## Information
☆ ☆ ☆ ☆

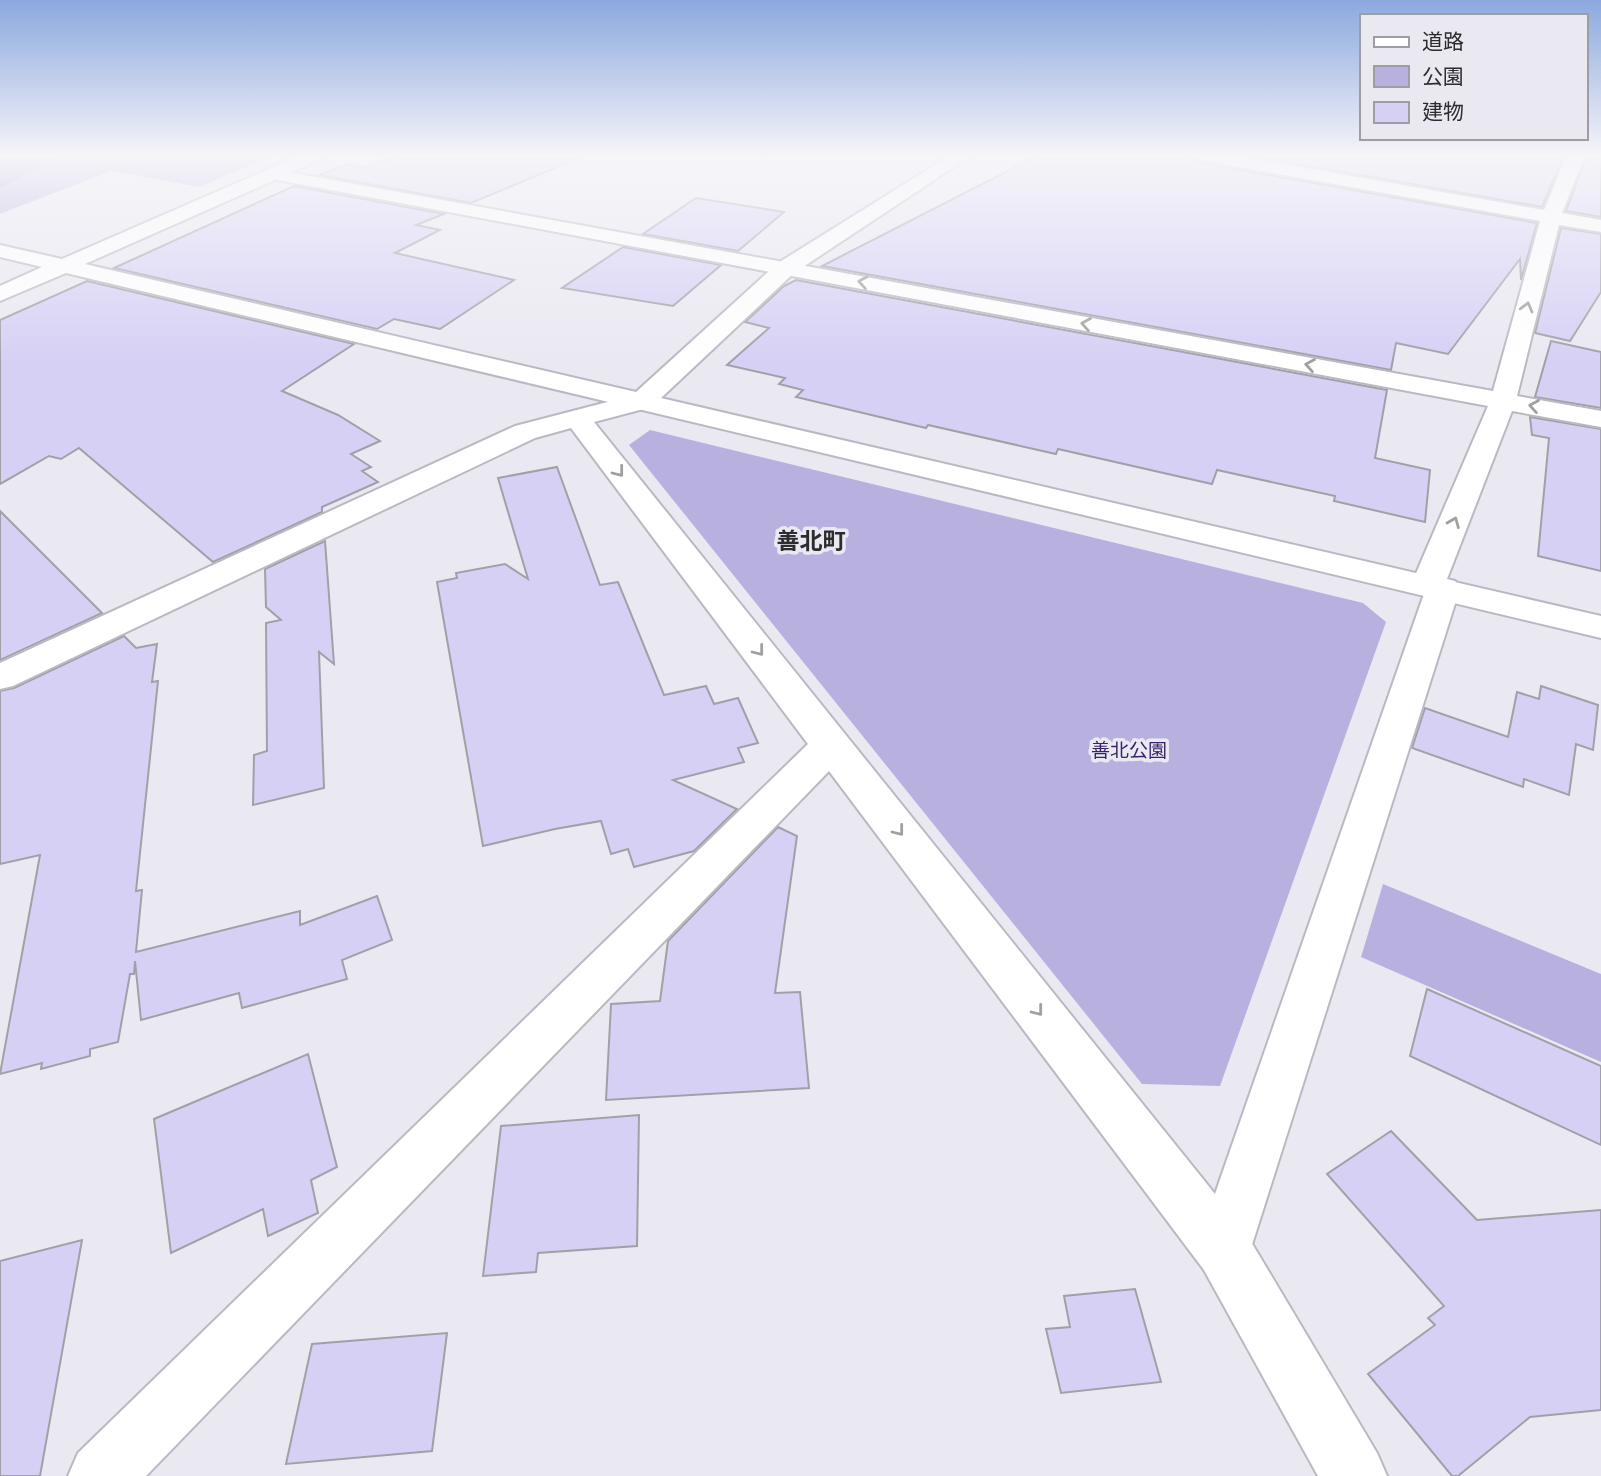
<svg xmlns="http://www.w3.org/2000/svg" width="1601" height="1476" font-family="'Noto Sans','Noto Sans JP',sans-serif">
<style>
.green{fill:#b8b0df}
.water{fill:#a095cf}
.building{fill:#d6d0f5;stroke:#a1a0a8;stroke-width:2}
.lines{fill:none;stroke-linecap:round;stroke-linejoin:round}
.street-casing{stroke:#bab9c2;stroke-width:4}
.secondary-casing{stroke:#bab9c2;stroke-width:4}
.street{fill:#fff;fill-rule:evenodd}
.secondary{fill:#fff;fill-rule:evenodd}
.oneway{stroke:#a0a0a1}
.labels{text-anchor:middle;dominant-baseline:central;stroke-width:7;stroke-linejoin:round;paint-order:stroke}
.park-label{font-size:19px;fill:#382368;stroke:#eae9f2}
.quarter-label{font-size:23px;font-weight:bold;fill:#2c2c2f;stroke:#eae9f2}
</style>
<rect width="100%" height="100%" fill="#eae9f2"/>
<g class="green">
<path d="M0,155H274L200,187L111,171L0,214Z"/>
<path d="M650,430L1363,603L1386,622L1220,1086L1142,1084L629,445Z"/>
<path d="M1383,884L1601,974V1062L1361,957Z"/>
</g>
<path class="water" d="M0,155H63L0,188Z"/>
<g class="building">
<path d="M400,155H583L584,156L471,203L319,175L348,164L363,168Z"/>
<path d="M1039,155H1190L1201,163L1537,223L1521,280L1520,259L1448,354L1396,343L1391,370L822,266Z"/>
<path d="M1246,155H1564L1542,207Z"/>
<path d="M1587,155H1601V217L1566,211Z"/>
<path d="M294,186L444,214L416,225L440,230L395,253L514,280L440,329L394,319L377,329L114,268Z"/>
<path d="M696,198L784,212L738,251L643,234Z"/>
<path d="M1561,228L1601,234V292L1570,341L1535,333Z"/>
<path d="M623,247L721,265L673,306L562,288Z"/>
<path d="M796,280L1387,390L1375,458L1430,470L1425,522L1334,501L1335,496L1217,470L1212,484L1058,449L1056,454L928,425L926,428L796,397L803,390L779,384L785,378L727,365L769,328L745,322L784,286Z"/>
<path d="M87,281L354,344L282,391L338,415L380,441L351,454L371,467L362,471L378,482L322,507V512L213,562L79,448L61,459L49,456L0,484V320Z"/>
<path d="M1551,341L1601,352V408L1535,397Z"/>
<path d="M1530,417L1601,429V571L1538,556L1549,438L1532,435Z"/>
<path d="M557,467L600,585L618,582L664,695L706,686L714,704L738,698L758,743L738,748L744,762L673,780L737,809L694,851L634,867L628,849L611,854L601,821L555,829L483,846L437,582L457,578L456,573L505,564L528,579L498,478Z"/>
<path d="M0,511L102,613L0,660Z"/>
<path d="M325,541L334,664L319,652L324,788L253,805L254,755L267,751L266,623L281,620L266,607L265,569Z"/>
<path d="M124,636L136,648L157,644L152,682L158,681L136,891L142,890L136,952L300,911V925L377,896L392,940L342,960L347,979L242,1008L239,993L141,1020L135,961L134,974H130L118,1042L90,1049V1056L41,1069L42,1063L0,1074L40,855L0,864V691L14,688Z"/>
<path d="M1541,686L1598,705L1593,750L1576,744L1569,795L1524,779L1523,787L1412,748L1425,708L1508,737L1517,692L1539,699Z"/>
<path d="M778,827L797,836L775,993L800,992L809,1088L606,1100L611,1004L660,1001L668,941Z"/>
<path d="M1427,989L1601,1066V1145L1410,1056Z"/>
<path d="M308,1054L337,1167L311,1180L318,1213L268,1236L263,1209L171,1253L154,1119Z"/>
<path d="M639,1115L637,1246L538,1253L536,1272L483,1276L501,1126Z"/>
<path d="M1391,1131L1477,1220L1601,1210V1410L1530,1417L1458,1476H1452L1368,1374L1435,1325L1428,1318L1444,1306L1327,1174Z"/>
<path d="M82,1240L40,1476H0V1261Z"/>
<path d="M1135,1289L1161,1382L1061,1393L1046,1329L1070,1327L1064,1296Z"/>
<path d="M447,1333L432,1451L286,1464L312,1344Z"/>
</g>
<g class="lines">
<g class="street-casing">
<path id="street" d="M1192,155H1231L1544,210L1567,155H1585L1562,213L1601,220V232L1559,225L1517,396L1601,411V427L1512,411L1447,579L1455,581L1460,588L1244,1270L1224,1278L1204,1270L829,771L146,1476H68L78,1453L808,744L571,428L535,438L13,686L0,689V663L515,426L642,393L651,395L655,401L651,407L594,422L1215,1194L1424,594L1416,592L1411,585L1488,406L272,179L266,178L263,174L266,170L272,169L1493,391L1540,221L1201,160Z"/>
</g>
<g class="secondary-casing">
<g id="secondary">
<path d="M301,155H325L322,159L85,264L636,392L778,263L951,155H972L794,273L661,398L1601,616V638L66,273L0,301V286L42,267L0,257V245L62,259Z"/>
<path d="M1224,1222L1244,1230L1377,1453L1387,1476H1318L1204,1270L1196,1250L1204,1230Z"/>
</g>
</g>
<use href="#street" class="street"/>
<use href="#secondary" class="secondary"/>
</g>
<defs><path id="oneway-chevron" d="M-2-3.5L2.5 0L-2 3.5" fill="none" stroke-width="1.6" stroke-linecap="round" stroke-linejoin="round" transform="scale(1.75)"/></defs>
<g class="oneway">
<use href="#oneway-chevron" transform="translate(863 282) rotate(-170)"/>
<use href="#oneway-chevron" transform="translate(1527 307) rotate(-75)"/>
<use href="#oneway-chevron" transform="translate(1086 324) rotate(-170)"/>
<use href="#oneway-chevron" transform="translate(1310 365) rotate(-170)"/>
<use href="#oneway-chevron" transform="translate(1534 406) rotate(-170)"/>
<use href="#oneway-chevron" transform="translate(619 472) rotate(52)"/>
<use href="#oneway-chevron" transform="translate(1454 522) rotate(-68)"/>
<use href="#oneway-chevron" transform="translate(759 651) rotate(52)"/>
<use href="#oneway-chevron" transform="translate(899 831) rotate(52)"/>
<use href="#oneway-chevron" transform="translate(1038 1011) rotate(52)"/>
</g>
<linearGradient id="sky" x2="0" y2="1"><stop stop-color="#8ba8de"/><stop offset="0.43" stop-color="#f6f5f9"/><stop offset="1" stop-color="#f6f5f9" stop-opacity="0"/></linearGradient>
<rect width="1601" height="362" fill="url(#sky)"/>
<g class="labels">
<g class="park-label">
<text x="1129" y="750">善北公園</text>
</g>
<g class="quarter-label">
<text x="811" y="540">善北町</text>
</g>
</g>
<rect x="1360" y="14" width="228" height="126" fill="#eae9f2" stroke="#9e9da4" stroke-width="2"/>
<rect x="1374" y="37" width="35" height="10" fill="#ffffff" stroke="#9e9da4" stroke-width="2"/>
<text x="1422" y="49" font-size="21" fill="#2c2c2f">道路</text>
<rect x="1374" y="66" width="35" height="21" fill="#b8b0df" stroke="#9e9da4" stroke-width="2"/>
<text x="1422" y="84" font-size="21" fill="#2c2c2f">公園</text>
<rect x="1374" y="102" width="35" height="21" fill="#d6d0f5" stroke="#9e9da4" stroke-width="2"/>
<text x="1422" y="119" font-size="21" fill="#2c2c2f">建物</text>
</svg>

☆ ☆ ☆ ☆

## Work instructions
When you transcribe these entries, keep every word exact and drop the pictures.

## Written response
<svg xmlns="http://www.w3.org/2000/svg" width="1601" height="1476" font-family="'Noto Sans','Noto Sans JP',sans-serif">
<style>
.green{fill:#b8b0df}
.water{fill:#a095cf}
.building{fill:#d6d0f5;stroke:#a1a0a8;stroke-width:2}
.lines{fill:none;stroke-linecap:round;stroke-linejoin:round}
.street-casing{stroke:#bab9c2;stroke-width:4}
.secondary-casing{stroke:#bab9c2;stroke-width:4}
.street{fill:#fff;fill-rule:evenodd}
.secondary{fill:#fff;fill-rule:evenodd}
.oneway{stroke:#a0a0a1}
.labels{text-anchor:middle;dominant-baseline:central;stroke-width:7;stroke-linejoin:round;paint-order:stroke}
.park-label{font-size:19px;fill:#382368;stroke:#eae9f2}
.quarter-label{font-size:23px;font-weight:bold;fill:#2c2c2f;stroke:#eae9f2}
</style>
<rect width="100%" height="100%" fill="#eae9f2"/>
<g class="green">
<path d="M0,155H274L200,187L111,171L0,214Z"/>
<path d="M650,430L1363,603L1386,622L1220,1086L1142,1084L629,445Z"/>
<path d="M1383,884L1601,974V1062L1361,957Z"/>
</g>
<path class="water" d="M0,155H63L0,188Z"/>
<g class="building">
<path d="M400,155H583L584,156L471,203L319,175L348,164L363,168Z"/>
<path d="M1039,155H1190L1201,163L1537,223L1521,280L1520,259L1448,354L1396,343L1391,370L822,266Z"/>
<path d="M1246,155H1564L1542,207Z"/>
<path d="M1587,155H1601V217L1566,211Z"/>
<path d="M294,186L444,214L416,225L440,230L395,253L514,280L440,329L394,319L377,329L114,268Z"/>
<path d="M696,198L784,212L738,251L643,234Z"/>
<path d="M1561,228L1601,234V292L1570,341L1535,333Z"/>
<path d="M623,247L721,265L673,306L562,288Z"/>
<path d="M796,280L1387,390L1375,458L1430,470L1425,522L1334,501L1335,496L1217,470L1212,484L1058,449L1056,454L928,425L926,428L796,397L803,390L779,384L785,378L727,365L769,328L745,322L784,286Z"/>
<path d="M87,281L354,344L282,391L338,415L380,441L351,454L371,467L362,471L378,482L322,507V512L213,562L79,448L61,459L49,456L0,484V320Z"/>
<path d="M1551,341L1601,352V408L1535,397Z"/>
<path d="M1530,417L1601,429V571L1538,556L1549,438L1532,435Z"/>
<path d="M557,467L600,585L618,582L664,695L706,686L714,704L738,698L758,743L738,748L744,762L673,780L737,809L694,851L634,867L628,849L611,854L601,821L555,829L483,846L437,582L457,578L456,573L505,564L528,579L498,478Z"/>
<path d="M0,511L102,613L0,660Z"/>
<path d="M325,541L334,664L319,652L324,788L253,805L254,755L267,751L266,623L281,620L266,607L265,569Z"/>
<path d="M124,636L136,648L157,644L152,682L158,681L136,891L142,890L136,952L300,911V925L377,896L392,940L342,960L347,979L242,1008L239,993L141,1020L135,961L134,974H130L118,1042L90,1049V1056L41,1069L42,1063L0,1074L40,855L0,864V691L14,688Z"/>
<path d="M1541,686L1598,705L1593,750L1576,744L1569,795L1524,779L1523,787L1412,748L1425,708L1508,737L1517,692L1539,699Z"/>
<path d="M778,827L797,836L775,993L800,992L809,1088L606,1100L611,1004L660,1001L668,941Z"/>
<path d="M1427,989L1601,1066V1145L1410,1056Z"/>
<path d="M308,1054L337,1167L311,1180L318,1213L268,1236L263,1209L171,1253L154,1119Z"/>
<path d="M639,1115L637,1246L538,1253L536,1272L483,1276L501,1126Z"/>
<path d="M1391,1131L1477,1220L1601,1210V1410L1530,1417L1458,1476H1452L1368,1374L1435,1325L1428,1318L1444,1306L1327,1174Z"/>
<path d="M82,1240L40,1476H0V1261Z"/>
<path d="M1135,1289L1161,1382L1061,1393L1046,1329L1070,1327L1064,1296Z"/>
<path d="M447,1333L432,1451L286,1464L312,1344Z"/>
</g>
<g class="lines">
<g class="street-casing">
<path id="street" d="M1192,155H1231L1544,210L1567,155H1585L1562,213L1601,220V232L1559,225L1517,396L1601,411V427L1512,411L1447,579L1455,581L1460,588L1244,1270L1224,1278L1204,1270L829,771L146,1476H68L78,1453L808,744L571,428L535,438L13,686L0,689V663L515,426L642,393L651,395L655,401L651,407L594,422L1215,1194L1424,594L1416,592L1411,585L1488,406L272,179L266,178L263,174L266,170L272,169L1493,391L1540,221L1201,160Z"/>
</g>
<g class="secondary-casing">
<g id="secondary">
<path d="M301,155H325L322,159L85,264L636,392L778,263L951,155H972L794,273L661,398L1601,616V638L66,273L0,301V286L42,267L0,257V245L62,259Z"/>
<path d="M1224,1222L1244,1230L1377,1453L1387,1476H1318L1204,1270L1196,1250L1204,1230Z"/>
</g>
</g>
<use href="#street" class="street"/>
<use href="#secondary" class="secondary"/>
</g>
<defs><path id="oneway-chevron" d="M-2-3.5L2.5 0L-2 3.5" fill="none" stroke-width="1.6" stroke-linecap="round" stroke-linejoin="round" transform="scale(1.75)"/></defs>
<g class="oneway">
<use href="#oneway-chevron" transform="translate(863 282) rotate(-170)"/>
<use href="#oneway-chevron" transform="translate(1527 307) rotate(-75)"/>
<use href="#oneway-chevron" transform="translate(1086 324) rotate(-170)"/>
<use href="#oneway-chevron" transform="translate(1310 365) rotate(-170)"/>
<use href="#oneway-chevron" transform="translate(1534 406) rotate(-170)"/>
<use href="#oneway-chevron" transform="translate(619 472) rotate(52)"/>
<use href="#oneway-chevron" transform="translate(1454 522) rotate(-68)"/>
<use href="#oneway-chevron" transform="translate(759 651) rotate(52)"/>
<use href="#oneway-chevron" transform="translate(899 831) rotate(52)"/>
<use href="#oneway-chevron" transform="translate(1038 1011) rotate(52)"/>
</g>
<linearGradient id="sky" x2="0" y2="1"><stop stop-color="#8ba8de"/><stop offset="0.43" stop-color="#f6f5f9"/><stop offset="1" stop-color="#f6f5f9" stop-opacity="0"/></linearGradient>
<rect width="1601" height="362" fill="url(#sky)"/>
<g class="labels">
<g class="park-label">
<text x="1129" y="750">善北公園</text>
</g>
<g class="quarter-label">
<text x="811" y="540">善北町</text>
</g>
</g>
<rect x="1360" y="14" width="228" height="126" fill="#eae9f2" stroke="#9e9da4" stroke-width="2"/>
<rect x="1374" y="37" width="35" height="10" fill="#ffffff" stroke="#9e9da4" stroke-width="2"/>
<text x="1422" y="49" font-size="21" fill="#2c2c2f">道路</text>
<rect x="1374" y="66" width="35" height="21" fill="#b8b0df" stroke="#9e9da4" stroke-width="2"/>
<text x="1422" y="84" font-size="21" fill="#2c2c2f">公園</text>
<rect x="1374" y="102" width="35" height="21" fill="#d6d0f5" stroke="#9e9da4" stroke-width="2"/>
<text x="1422" y="119" font-size="21" fill="#2c2c2f">建物</text>
</svg>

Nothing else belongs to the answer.